INSTRUCTIONS FOR THE TASK:
Retype the passage from the flight excerpt word for word, starting at "There’s not enough" and ending at "is the altimeter?".

DOCUMENT EXCERPT:
There’s not enough lift to keep the plane in the air, a fact the yelping alarm continues to hammer home. I glance down at the Port of Miami and the posh Star Island, some 1,000 feet below, wondering where, precisely, we’ll crash when plane plummets. I try to remember Duffy’s briefing about the parachute system, a last resort mounted above our heads. What was the minimum altitude it can be deployed at? Which one of these dials is the altimeter?
My mind stops racing after a second. Wait, nothing’s happening. We aren’t dropping like a stone; we aren’t even dropping at all, just serenely floating like a leaf over Biscayne Bay. My eyes dart over to a smirking Duffy. “See? No drama and plenty of time to recover,” she calmly says into the comms system while she adds throttle and aims the nose of the Icon down. The AOA needle drops into the calmness of the green zone, the alarm ceases, and Duffy continues extolling the safety virtues of the A5 in my headset.

COLLECTED MATERIAL:

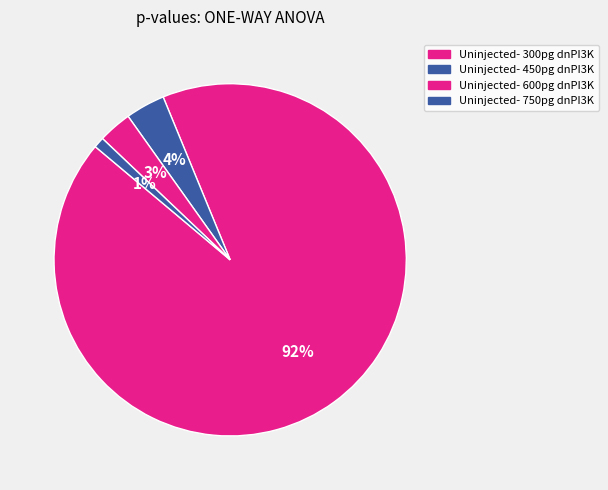

Between Uninjected- 450pg dnPI3K and Uninjected- 300pg dnPI3K, which is larger?

Uninjected- 300pg dnPI3K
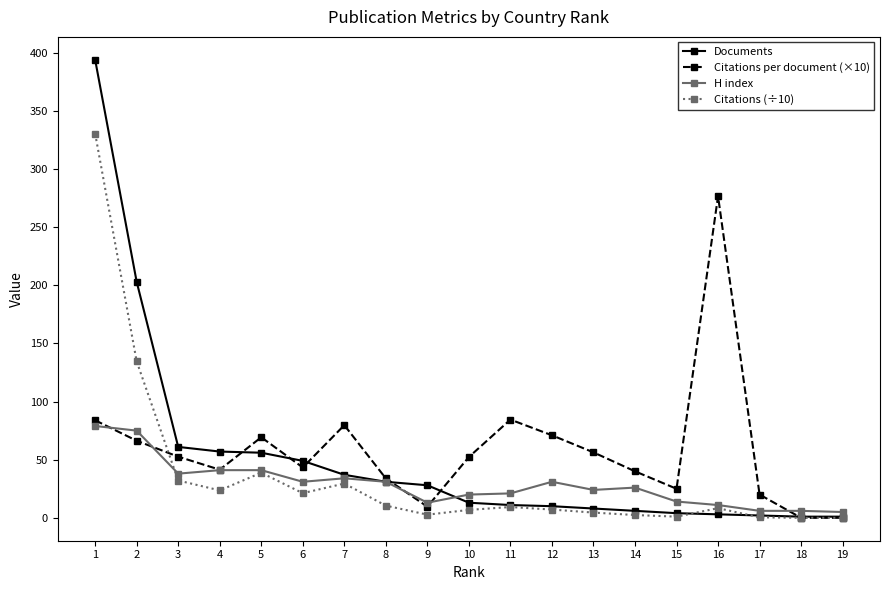

Rank the series by their maximum value, from highest to lowest.

Documents, Citations (÷10), Citations per document (×10), H index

WRITTEN ANSWER:
There’s not enough lift to keep the plane in the air, a fact the yelping alarm continues to hammer home. I glance down at the Port of Miami and the posh Star Island, some 1,000 feet below, wondering where, precisely, we’ll crash when plane plummets. I try to remember Duffy’s briefing about the parachute system, a last resort mounted above our heads. What was the minimum altitude it can be deployed at? Which one of these dials is the altimeter?